George Washington's
Prayer for the Nation

written at Newburg, June 8, 1783, and sent to the governors of all the states.

Almighty God, we make our earnest prayer that Thou wilt keep the United States in Thy Holy protection: that Thou wilt incline the hearts of the citizens to cultivate a spirit of subordination and obedience to government and entertain a brotherly affection and love for one another and for their fellow citizens of the United States at large. And finally, that Thou wilt most graciously be pleased to dispose us all to do justice, to love mercy, and to demean ourselves with that charity, humility, and pacific temper of mind which were the characteristics of the Divine Author of our blessed religion, without a humble imitation of whose example in these things we can never hope to be a happy nation. Grant our supplication, we beseech Thee, through Jesus Christ our Lord.
Amen.



George Washington, at the request of the Congress which passed the Bill of Rights, proclaimed a day of , "Public prayer, to be observed by acknowledging with grateful hearts the many and single favors of Almighty God".
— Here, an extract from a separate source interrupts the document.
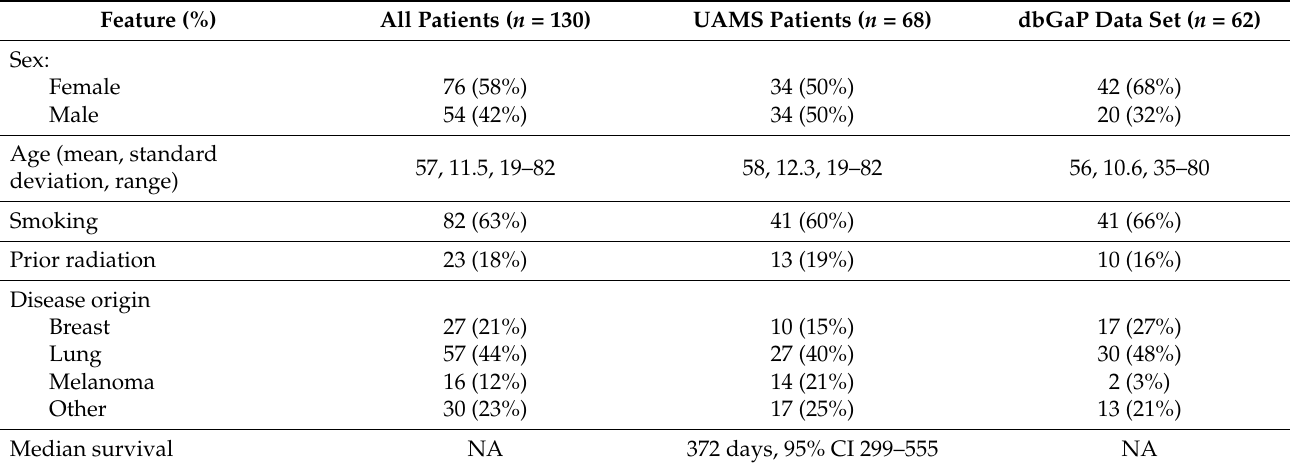
Table 1. Patient characteristics. The UAMS and dbGaP data sets were of similar sizes and compositions. Feature (%) All Patients ( n =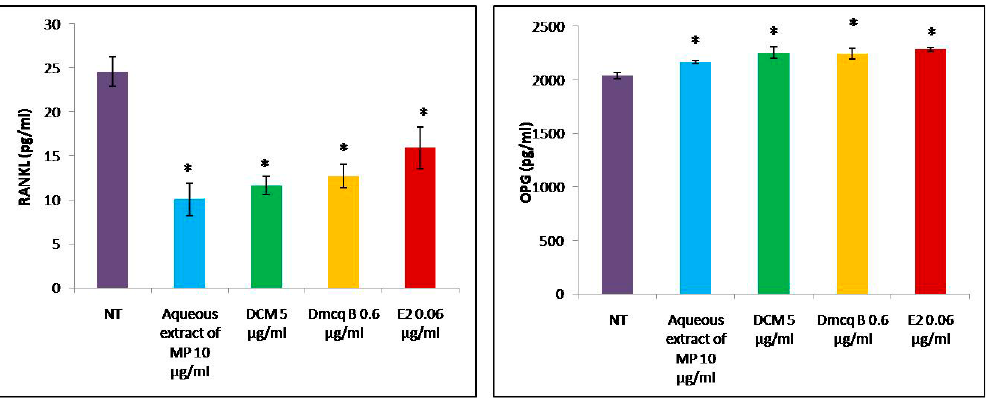
Figure 10. Effects of M. pumilum var. alata crude aqueous extract, DCM fraction, Dmcq B and E2 (positive control) on RANKL/OPG ratio. All M. pumilum var. alata treatments showed significantly lower RANKL protein expression followed by an increment of OPG protein expression, hence the RANKL/OPG ratio was decreased for all the treatments, resembling the effects of E2 treatment. The data are presented as means of percentage of treatment ± SEM; n = 6. * Significantly different ( p < 0.05) compared to NT group. NT non-treated group MP M. pumilum var. alata crude aqueous extract DCM dichloromethane fraction of crude aqueous extract Dmcq B demethylbelamcandaquinone B. 2.7. Effects of Crude Extract, DCM Fraction and Dmcq B on ER Protein Expression As a positive control, E2 increased ER α and ER β protein expressions in osteoblasts (Figure 11). This study showed that the M. pumilum var. alata crude aqueous extract and DCM fraction of crude aqueous extract were at par with E2 results in inductions of both ER α and ER β protein expressions. Its active compound, Dmcq B only led to an increase of ER β protein expression and there was no effect on ER α protein expression when compared to non-treated group. As a novel phytoestrogen isolated from M. pumilum var. alata , it can be reasonably speculated that Dmcq B would stimulate osteogenic effects through ER β signaling.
"It is rightly impossible to govern the world without God and the Bible."
George Washington

"No people can be bound to acknowledge and adore the invisible hand which conducts the invisible affairs of men more than the people of the United States. Every step by which they have advanced to the character of an independent nation seems to have been distinguished by some token of providential agency.... We ought to be no less persuaded that the propitious smiles of heaven cannot be expected on a nation that disregards the eternal rules of order and right, which heaven itself has ordained."
George Washington

"...Let me live according to those holy rules which Thou hast this day prescribed in Thy holy word...Direct me to the rue object, Jesus Christ the way, the truth and the life. Bless, O Lord, all the people of this land." "Reason and experience both forbid us to expect that National Morality can prevail in exclusion of religious principle."
George Washington

The Washington Farewell Address
In his Farewell Address, the first president advised his fellow citizens that "Religion and morality" were the "great Pillars of human happiness, these firmest props of the duties of Men and citizens." "National morality," he added, could not exist "in exclusion of religious principle." "Virtue or morality," he concluded, as the products of religion, were "a necessary spring of popular government."